### Data extract
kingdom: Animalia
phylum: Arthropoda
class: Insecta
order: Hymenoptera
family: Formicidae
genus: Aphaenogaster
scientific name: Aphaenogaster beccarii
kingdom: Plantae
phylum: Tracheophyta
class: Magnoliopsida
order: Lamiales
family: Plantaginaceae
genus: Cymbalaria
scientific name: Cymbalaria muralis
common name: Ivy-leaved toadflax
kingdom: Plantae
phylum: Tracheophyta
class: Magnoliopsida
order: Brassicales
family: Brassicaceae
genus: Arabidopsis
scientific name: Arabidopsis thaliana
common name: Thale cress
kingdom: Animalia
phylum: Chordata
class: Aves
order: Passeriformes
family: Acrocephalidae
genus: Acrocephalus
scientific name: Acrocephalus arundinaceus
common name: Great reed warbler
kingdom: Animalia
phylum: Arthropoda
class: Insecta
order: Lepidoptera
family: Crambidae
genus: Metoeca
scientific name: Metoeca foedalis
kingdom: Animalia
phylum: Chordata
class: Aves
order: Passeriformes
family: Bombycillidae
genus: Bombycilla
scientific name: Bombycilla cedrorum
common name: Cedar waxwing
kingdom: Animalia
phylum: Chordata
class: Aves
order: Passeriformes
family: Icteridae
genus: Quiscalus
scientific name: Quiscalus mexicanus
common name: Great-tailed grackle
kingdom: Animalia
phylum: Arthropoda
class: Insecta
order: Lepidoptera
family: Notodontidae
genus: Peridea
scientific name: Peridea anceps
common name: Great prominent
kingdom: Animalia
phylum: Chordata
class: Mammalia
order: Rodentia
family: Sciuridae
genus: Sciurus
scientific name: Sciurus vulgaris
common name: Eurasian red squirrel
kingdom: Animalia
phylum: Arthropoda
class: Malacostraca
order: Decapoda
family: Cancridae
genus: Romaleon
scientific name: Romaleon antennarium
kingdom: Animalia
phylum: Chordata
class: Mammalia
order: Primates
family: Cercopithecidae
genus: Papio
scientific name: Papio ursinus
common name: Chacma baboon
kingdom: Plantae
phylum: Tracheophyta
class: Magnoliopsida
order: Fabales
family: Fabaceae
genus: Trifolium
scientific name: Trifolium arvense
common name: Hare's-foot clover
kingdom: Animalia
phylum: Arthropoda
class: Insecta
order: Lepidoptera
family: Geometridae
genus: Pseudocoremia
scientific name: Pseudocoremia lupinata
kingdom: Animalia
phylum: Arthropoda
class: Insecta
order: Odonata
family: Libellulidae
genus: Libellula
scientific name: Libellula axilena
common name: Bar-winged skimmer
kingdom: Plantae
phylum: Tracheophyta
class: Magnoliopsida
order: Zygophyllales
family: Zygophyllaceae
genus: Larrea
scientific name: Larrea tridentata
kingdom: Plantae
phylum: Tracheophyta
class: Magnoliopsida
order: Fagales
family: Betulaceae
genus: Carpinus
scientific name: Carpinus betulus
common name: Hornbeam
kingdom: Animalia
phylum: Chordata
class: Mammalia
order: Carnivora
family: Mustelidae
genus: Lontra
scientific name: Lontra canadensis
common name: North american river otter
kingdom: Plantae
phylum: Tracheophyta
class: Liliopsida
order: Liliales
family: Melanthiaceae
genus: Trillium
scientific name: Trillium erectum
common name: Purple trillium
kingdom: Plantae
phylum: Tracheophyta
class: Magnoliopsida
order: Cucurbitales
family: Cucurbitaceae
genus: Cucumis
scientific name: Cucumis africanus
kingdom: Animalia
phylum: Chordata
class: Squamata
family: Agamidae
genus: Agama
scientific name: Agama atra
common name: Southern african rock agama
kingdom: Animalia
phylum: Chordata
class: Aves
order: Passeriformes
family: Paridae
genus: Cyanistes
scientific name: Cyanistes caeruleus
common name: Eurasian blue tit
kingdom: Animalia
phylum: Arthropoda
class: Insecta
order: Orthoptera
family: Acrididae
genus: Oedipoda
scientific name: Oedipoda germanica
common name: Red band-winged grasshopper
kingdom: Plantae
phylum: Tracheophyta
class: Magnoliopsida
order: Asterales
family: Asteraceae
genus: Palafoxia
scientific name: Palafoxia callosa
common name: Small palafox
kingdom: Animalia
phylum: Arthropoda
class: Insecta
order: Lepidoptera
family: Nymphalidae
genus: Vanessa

### Job
Present the stretch of lines from the one containing "genus: Bombycilla" through the one containing "common name: Eurasian red squirrel" as a numbered list, leaving out any blank lines.

### Written answer
1. genus: Bombycilla
2. scientific name: Bombycilla cedrorum
3. common name: Cedar waxwing
4. kingdom: Animalia
5. phylum: Chordata
6. class: Aves
7. order: Passeriformes
8. family: Icteridae
9. genus: Quiscalus
10. scientific name: Quiscalus mexicanus
11. common name: Great-tailed grackle
12. kingdom: Animalia
13. phylum: Arthropoda
14. class: Insecta
15. order: Lepidoptera
16. family: Notodontidae
17. genus: Peridea
18. scientific name: Peridea anceps
19. common name: Great prominent
20. kingdom: Animalia
21. phylum: Chordata
22. class: Mammalia
23. order: Rodentia
24. family: Sciuridae
25. genus: Sciurus
26. scientific name: Sciurus vulgaris
27. common name: Eurasian red squirrel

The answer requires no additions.